“Nada se tornou mais irónico na sociedade atual do que os debates sobre como voltar à produtividade, quando tantos estão a gritar pelo descanso da sua mente e corpo.” Foto © Italo Melo | Pexels
Enquanto pensava no que iria escrever este mês, havia uma palavra que não saía da minha mente: “descanso”. Obtive a confirmação desta quando, por coincidência ou não, este foi o tema escolhido pela Aliança Evangélica Europeia para a sua semana universal de oração, realizada de 9 a 16 de janeiro de 2022. Os líderes evangélicos apelam a que todos possam viver no ritmo de Deus porque estamos a ser engolidos por uma onda de homens e mulheres sobrecarregados, completamente esgotados e sem força para lutar mais pela vida. Nada se tornou mais irónico na sociedade atual do que os debates sobre como voltar à produtividade, quando tantos estão a gritar pelo descanso da sua mente e corpo.

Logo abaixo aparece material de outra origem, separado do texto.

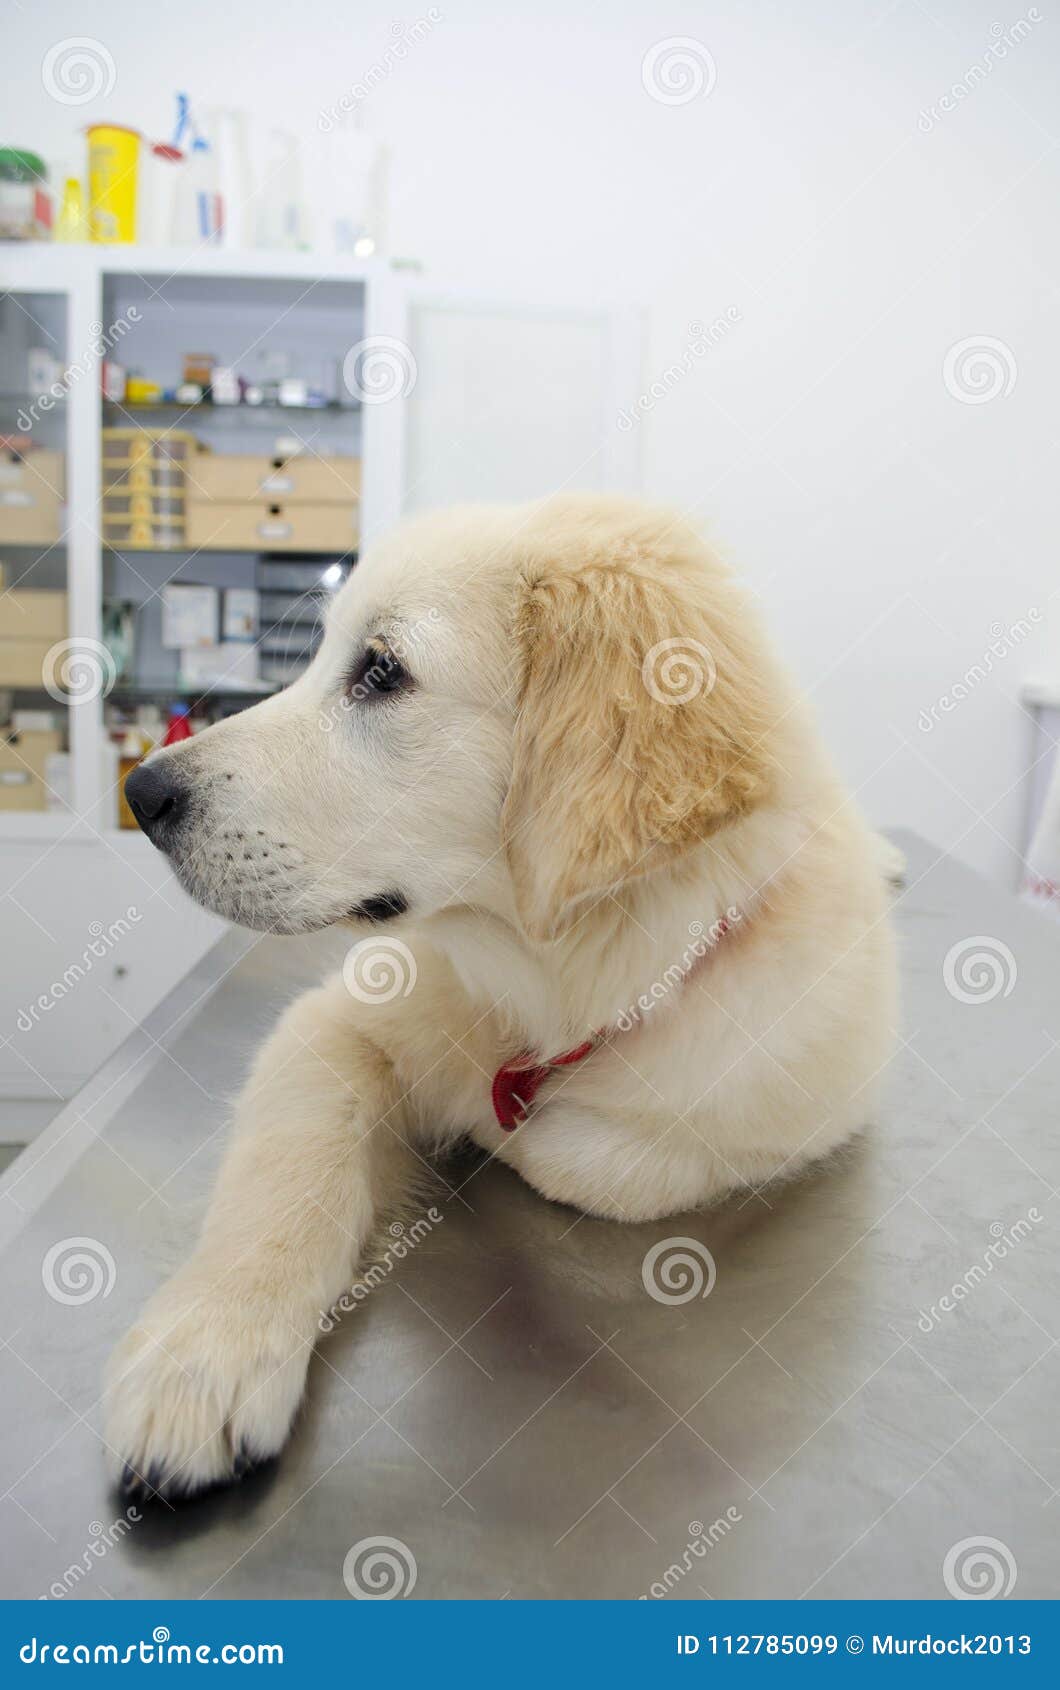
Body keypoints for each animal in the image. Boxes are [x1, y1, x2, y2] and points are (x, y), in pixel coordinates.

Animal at [105, 493, 892, 1500]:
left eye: (382, 671)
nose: (142, 791)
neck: (556, 980)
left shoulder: (799, 1107)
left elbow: (596, 1158)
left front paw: (505, 1127)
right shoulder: (334, 1020)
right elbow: (285, 1165)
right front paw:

E por isso não é fácil falar sobre descanso. Começo por assumir-me millenial e por causa disso sou facilmente definida pelo que faço. E creio que não sou apenas eu que facilmente vê a sua identidade confundida com a sua carreira. “Olá, eu sou a Débora e trabalho em administração e marketing.” Quantos de nós se apresentam assim? Porque aquilo que somos se confunde tantas vezes com aquilo que fazemos, descanso é sinal de fracasso. E não é fácil falar sobre isto num jornal de informação religiosa, porque também nós somos absorvidos com o ativismo religioso.
Mas gostaria de trazer aqui outra perspectiva.
Se recuarmos ao relato de Génesis é-nos mostrado que ao sétimo dia Deus descansou. Mas se Deus é Todo-Poderoso, por que precisava Ele de descansar? O descanso de Deus é um ato de generosidade para connosco. Deus não necessitava de descansar, mas sabia que nós necessitaríamos. O nosso sistema biológico foi criado para ter os tempos certos de trabalho e de descanso. Quando estes ritmos são alterados, conhecemos o resultado, também biológico: cansaço, fadiga, falhas de memória, défice de atenção, sistema imunológico enfraquecido, irritabilidade e tristeza – e os sintomas continuariam. Por isso, descanso é sinal de compaixão. Compaixão de Deus por nós, compaixão por nós próprios e pelos outros. Fomos criados para viver num ritmo certo, que equilibra o trabalho com o descanso, a labuta com o lazer, o esforço com a contemplação. Por isso, pare e não tenha vergonha disso. Descanso não é sinal de fraqueza, mas sim de inteligência. Se não vivermos no ritmo certo, o mais certo é que não viveremos de todo. Deus criou o trabalho e igualmente o descanso. Não abdique de nenhum deles.
Há uns bons anos ouvi o pastor Tiago Cavaco falar sobre o descanso. “Se descansar fosse fácil não era mandamento”, dizia ele, referindo-se ao quarto mandamento da Lei de Moisés. De facto, não somos a única geração que luta com o problema da falta do descanso. Todos os que pisaram esta terra lutaram com ele porque infelizmente há uma tendência para sobrevalorizarmos a nossa autossuficiência. Ao proclamá-la, perdemos a oportunidade de descansar e ser cuidados por outrem. Era isso que Deus estava a recomendar no quarto mandamento: “Descansem porque eu cuido de vocês. Os seis dias de trabalho são suficientes. Descansem e contemplem o mistério da providência divina.” Assim, descanso é muito mais do que cessar funções, é acreditar que, na nossa impossibilidade, haverá sempre alguém que cuidará de nós.
Por isso o mundo grita por descanso. Não é simplesmente um protesto ao trabalho que muitas vezes é de sonho. É, sim, um pedido por compaixão, cuidado e providência. E destes três, todos nós precisamos um pouco.
Como alguém sábio me disse: “Se não arranjarmos tempo para o nosso bem-estar, seremos forçados a arranjar tempo para a nossa recuperação.” Se não arranjarmos tempo para o descanso, precisaremos de tempo para combater os efeitos da falta dele. Por isso, encontremos tempo para cuidar de nós através do descanso necessário. Não tenhamos medo de mostrar que temos compaixão pela própria vida, ao abdicar de funções não essenciais, em favor do próprio bem-estar. A providência divina cuidará o que é importante e relevante. Mesmo que o mundo viva num ritmo desenfreado, tomemos coragem e vivamos no ritmo certo.
Débora Hossi é gestora de redes sociais; considera-se peregrina, integra a Missão Evangélica Intercultural e é apaixonada por Jesus e pelos seus ensinamentos.